TEXT SEGMENT:
== Segment start ==
Question Concerning Capital Market CD Program
FDIC--04--03 July 26, 2004 Douglas H. Jones, Deputy General Counsel

  This is a follow-up to our June 4, 2004, meeting about the Company X ("X") Capital Market CD Program ("Program"). As we discussed, in December 2003 the FDIC received a letter inquiring whether the FDIC would be concerned that, if implemented in a certain way, the Program might be viewed either as inappropriately increasing deposit insurance coverage for investors or as permitting investors to inappropriately depend on FDIC deposit insurance.
  As described in your previous letters to us, the Program will involve a series of limited liability companies (each an "Issuer") that will purchase certificates of deposits ("CDs") from a number of "well capitalized" FDIC-insured institutions ("Seller Banks"). Each Issuer will be a separate limited liability company managed by a limited liability company
{{8-31-04 p.4984.89}}("Facilitator"), which is owned by X. X will form the Facilitator of which X will be the sole equity member. Each Issuer will be owned either by qualified investors ("Investors") or by the Facilitator. The Facilitator will be the sole manager of each Issuer and will offer "funding certificates" to Investors, which will represent either equity membership interests in the Issuer or debt instruments of that Issuer. Each Issuer will be formed for the limited purpose of acquiring and holding CDs issued by a diverse set of Seller Banks. All investments made by Investors in any Issuer will be used by that Issuer to purchase CDs from the Seller Banks which will be held in that Issuer's funding pool.
  In an FDIC staff opinion dated December 19, 2002, we concluded that: (1) the FDIC would regard each of the Issuers as a separately insurable entity; and (2) each Issuer would be insured up to $100,000 in its own ownership capacity, and not be deemed to be acting as a fiduciary for its Investors. In reaching these conclusions, the opinion concurred with the representations made by X that the primary purpose of the Program (and, hence, for the existence of each of the Issuers) is to enable investors to purchase from a single Issuer securities, in high dollar amounts, backed by CDs issued by a number of FDIC-insured institutions. On that basis, the opinion reasoned that each Issuer would be considered a corporation for FDIC-insurance purposes because each such entity would be engaged in an "independent activity" under the FDIC's regulations (
12 C.F.R. 330.11). The regulations provide that an entity is engaged in an "independent activity" if it is "operated primarily for some purpose other than to increase deposit insurance." Id. at 330.1(g). The opinion noted that "if instead of purchasing a $1 million funding certificate' from an Issuer each Investor were to purchase a $100,000 CD directly from each of ten FDIC-insured depository institutions, the cumulative deposit insurance coverage would be the same; thus, the formation of the Issuer does not necessarily increase deposit insurance coverage--the chief concern underlying the requirements of section 330.11."
== Segment end ==
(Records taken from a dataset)
== Segment start ==
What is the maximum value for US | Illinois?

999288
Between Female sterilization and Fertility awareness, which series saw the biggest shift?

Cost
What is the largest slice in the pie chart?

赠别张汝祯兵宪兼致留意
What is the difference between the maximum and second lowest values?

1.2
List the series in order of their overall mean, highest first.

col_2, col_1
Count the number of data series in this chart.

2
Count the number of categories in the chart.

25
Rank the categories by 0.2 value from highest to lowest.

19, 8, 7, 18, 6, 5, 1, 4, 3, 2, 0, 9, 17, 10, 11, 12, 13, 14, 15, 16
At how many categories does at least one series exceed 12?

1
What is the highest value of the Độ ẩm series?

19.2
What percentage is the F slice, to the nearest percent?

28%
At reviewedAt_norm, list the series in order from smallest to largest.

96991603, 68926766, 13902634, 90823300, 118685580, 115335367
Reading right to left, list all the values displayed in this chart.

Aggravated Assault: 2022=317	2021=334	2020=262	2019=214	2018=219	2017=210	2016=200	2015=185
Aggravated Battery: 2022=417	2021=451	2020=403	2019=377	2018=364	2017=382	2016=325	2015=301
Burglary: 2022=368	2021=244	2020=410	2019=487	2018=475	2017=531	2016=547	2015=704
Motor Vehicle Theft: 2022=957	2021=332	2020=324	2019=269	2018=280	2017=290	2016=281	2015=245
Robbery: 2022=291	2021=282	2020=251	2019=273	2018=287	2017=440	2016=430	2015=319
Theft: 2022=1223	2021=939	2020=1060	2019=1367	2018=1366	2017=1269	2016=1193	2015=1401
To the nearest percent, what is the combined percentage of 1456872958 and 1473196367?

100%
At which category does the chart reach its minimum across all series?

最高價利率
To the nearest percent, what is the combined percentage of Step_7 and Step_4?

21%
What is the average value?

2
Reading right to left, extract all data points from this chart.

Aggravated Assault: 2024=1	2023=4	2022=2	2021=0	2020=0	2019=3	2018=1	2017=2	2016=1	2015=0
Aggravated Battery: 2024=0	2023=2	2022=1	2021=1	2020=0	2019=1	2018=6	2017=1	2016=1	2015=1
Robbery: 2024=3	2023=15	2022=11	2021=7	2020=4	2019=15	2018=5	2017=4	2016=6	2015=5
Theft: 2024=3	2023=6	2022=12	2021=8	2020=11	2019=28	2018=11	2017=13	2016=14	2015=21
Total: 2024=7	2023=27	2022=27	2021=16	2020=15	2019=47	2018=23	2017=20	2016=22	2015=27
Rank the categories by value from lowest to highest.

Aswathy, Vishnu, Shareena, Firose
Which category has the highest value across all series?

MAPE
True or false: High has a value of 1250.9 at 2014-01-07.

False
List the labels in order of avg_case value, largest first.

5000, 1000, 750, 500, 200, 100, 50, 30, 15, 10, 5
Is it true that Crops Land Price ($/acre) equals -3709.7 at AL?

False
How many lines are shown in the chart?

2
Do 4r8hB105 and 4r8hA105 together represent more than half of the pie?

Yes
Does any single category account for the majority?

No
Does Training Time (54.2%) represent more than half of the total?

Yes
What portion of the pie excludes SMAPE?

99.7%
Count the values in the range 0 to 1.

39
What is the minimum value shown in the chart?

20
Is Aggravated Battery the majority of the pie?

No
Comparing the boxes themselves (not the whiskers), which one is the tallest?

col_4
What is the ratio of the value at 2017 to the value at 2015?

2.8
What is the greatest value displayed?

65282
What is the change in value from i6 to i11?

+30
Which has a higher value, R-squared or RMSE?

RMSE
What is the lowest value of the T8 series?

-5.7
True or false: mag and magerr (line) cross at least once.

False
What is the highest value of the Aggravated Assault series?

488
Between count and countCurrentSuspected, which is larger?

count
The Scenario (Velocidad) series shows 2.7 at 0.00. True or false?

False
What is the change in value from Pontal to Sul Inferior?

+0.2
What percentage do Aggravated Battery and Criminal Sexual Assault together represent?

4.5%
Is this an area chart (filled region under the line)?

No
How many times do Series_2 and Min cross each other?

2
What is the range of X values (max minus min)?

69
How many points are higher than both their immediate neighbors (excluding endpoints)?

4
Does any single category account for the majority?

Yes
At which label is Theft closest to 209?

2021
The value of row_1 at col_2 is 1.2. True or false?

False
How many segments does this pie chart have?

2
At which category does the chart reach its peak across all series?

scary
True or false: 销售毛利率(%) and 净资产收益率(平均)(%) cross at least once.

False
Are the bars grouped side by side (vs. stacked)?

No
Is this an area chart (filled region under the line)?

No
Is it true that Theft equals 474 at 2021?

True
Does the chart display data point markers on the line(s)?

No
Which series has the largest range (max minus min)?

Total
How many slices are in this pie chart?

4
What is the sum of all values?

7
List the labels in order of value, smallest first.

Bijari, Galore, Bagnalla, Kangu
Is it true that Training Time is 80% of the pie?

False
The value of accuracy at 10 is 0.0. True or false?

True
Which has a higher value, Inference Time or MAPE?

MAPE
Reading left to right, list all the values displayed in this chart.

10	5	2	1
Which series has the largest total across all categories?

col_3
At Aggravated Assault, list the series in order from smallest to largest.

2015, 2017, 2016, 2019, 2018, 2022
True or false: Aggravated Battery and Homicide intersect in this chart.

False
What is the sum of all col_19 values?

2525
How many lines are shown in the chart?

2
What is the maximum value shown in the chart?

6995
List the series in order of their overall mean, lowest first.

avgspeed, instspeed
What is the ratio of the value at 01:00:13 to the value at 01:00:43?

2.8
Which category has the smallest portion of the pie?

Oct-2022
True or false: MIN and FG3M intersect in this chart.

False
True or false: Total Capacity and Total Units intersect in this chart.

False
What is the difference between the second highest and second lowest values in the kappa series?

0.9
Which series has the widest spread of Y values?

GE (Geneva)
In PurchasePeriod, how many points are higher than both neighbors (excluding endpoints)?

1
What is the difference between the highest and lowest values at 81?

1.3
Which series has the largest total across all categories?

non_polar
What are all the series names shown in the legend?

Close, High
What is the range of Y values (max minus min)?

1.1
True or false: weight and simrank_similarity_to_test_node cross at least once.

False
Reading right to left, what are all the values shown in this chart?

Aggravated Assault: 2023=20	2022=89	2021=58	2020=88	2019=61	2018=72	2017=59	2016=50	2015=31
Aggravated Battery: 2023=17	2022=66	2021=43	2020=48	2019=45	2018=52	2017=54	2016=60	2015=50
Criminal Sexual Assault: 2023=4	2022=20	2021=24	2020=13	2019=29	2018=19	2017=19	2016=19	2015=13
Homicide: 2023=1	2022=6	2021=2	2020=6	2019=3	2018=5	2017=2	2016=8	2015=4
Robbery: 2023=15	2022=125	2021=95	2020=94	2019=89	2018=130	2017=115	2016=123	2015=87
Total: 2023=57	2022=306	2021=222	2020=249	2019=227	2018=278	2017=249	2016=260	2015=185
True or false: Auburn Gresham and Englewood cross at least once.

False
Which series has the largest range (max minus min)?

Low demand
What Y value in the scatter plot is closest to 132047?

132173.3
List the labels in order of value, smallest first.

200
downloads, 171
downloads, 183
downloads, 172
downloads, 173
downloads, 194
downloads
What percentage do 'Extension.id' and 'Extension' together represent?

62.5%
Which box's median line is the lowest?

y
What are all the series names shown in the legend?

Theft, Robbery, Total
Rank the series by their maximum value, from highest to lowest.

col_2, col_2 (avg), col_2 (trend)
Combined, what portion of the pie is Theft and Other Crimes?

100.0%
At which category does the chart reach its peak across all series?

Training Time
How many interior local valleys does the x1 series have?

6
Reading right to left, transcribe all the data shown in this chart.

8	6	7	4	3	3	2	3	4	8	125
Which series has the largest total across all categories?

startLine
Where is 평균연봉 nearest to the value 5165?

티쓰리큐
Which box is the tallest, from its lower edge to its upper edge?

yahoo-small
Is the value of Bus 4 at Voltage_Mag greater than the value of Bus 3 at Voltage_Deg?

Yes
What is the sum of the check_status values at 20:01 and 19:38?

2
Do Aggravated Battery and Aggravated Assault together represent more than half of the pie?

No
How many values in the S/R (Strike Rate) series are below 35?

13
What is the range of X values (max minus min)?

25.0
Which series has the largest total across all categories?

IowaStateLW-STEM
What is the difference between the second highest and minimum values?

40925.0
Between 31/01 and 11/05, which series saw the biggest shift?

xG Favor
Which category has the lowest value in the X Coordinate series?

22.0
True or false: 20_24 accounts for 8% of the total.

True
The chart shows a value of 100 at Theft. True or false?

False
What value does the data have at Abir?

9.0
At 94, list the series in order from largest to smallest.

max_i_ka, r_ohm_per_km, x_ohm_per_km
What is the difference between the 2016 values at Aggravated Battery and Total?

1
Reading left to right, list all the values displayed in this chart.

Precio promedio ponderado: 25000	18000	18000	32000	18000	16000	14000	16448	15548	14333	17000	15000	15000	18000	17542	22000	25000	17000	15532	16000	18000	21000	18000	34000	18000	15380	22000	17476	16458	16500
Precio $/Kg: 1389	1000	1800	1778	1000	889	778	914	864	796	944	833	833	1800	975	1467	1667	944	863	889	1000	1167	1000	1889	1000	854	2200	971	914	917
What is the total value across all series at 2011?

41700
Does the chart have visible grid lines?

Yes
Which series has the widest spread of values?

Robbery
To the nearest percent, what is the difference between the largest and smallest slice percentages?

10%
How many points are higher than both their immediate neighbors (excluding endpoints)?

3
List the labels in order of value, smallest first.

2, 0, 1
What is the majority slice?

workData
== Segment end ==
TASK INSTRUCTIONS:
- a) Can you edit the FDIC letter on the Capital Market CD Program from "This is a follow-up" to "FDIC deposit insurance.", replacing "meeting" with "conference"?
- b) Can you continue the FDIC letter on the Capital Market CD Program from its last sentence onward?
These records come from a separate source.

ANSWERS GIVEN:
- a)
This is a follow-up to our June 4, 2004, conference about the Company X ("X") Capital Market CD Program ("Program"). As we discussed, in December 2003 the FDIC received a letter inquiring whether the FDIC would be concerned that, if implemented in a certain way, the Program might be viewed either as inappropriately increasing deposit insurance coverage for investors or as permitting investors to inappropriately depend on FDIC deposit insurance.

- b)
  The potential policy issue raised in the December 2003 inquiry is this: If Issuers 1, 2, 3 and 4 each purchase a CD from Bank X and Investor A has an ownership interest in all four Issuers, Investor A could be deemed to have indirect deposit insurance coverage of more than $100,000 relative to the Issuers' deposits in Bank X. In other words, in the aggregate, if the Issuers were disregarded, Investor A's investment in multiple securities backed by different CDs issued by Bank X could be well in excess of $100,000.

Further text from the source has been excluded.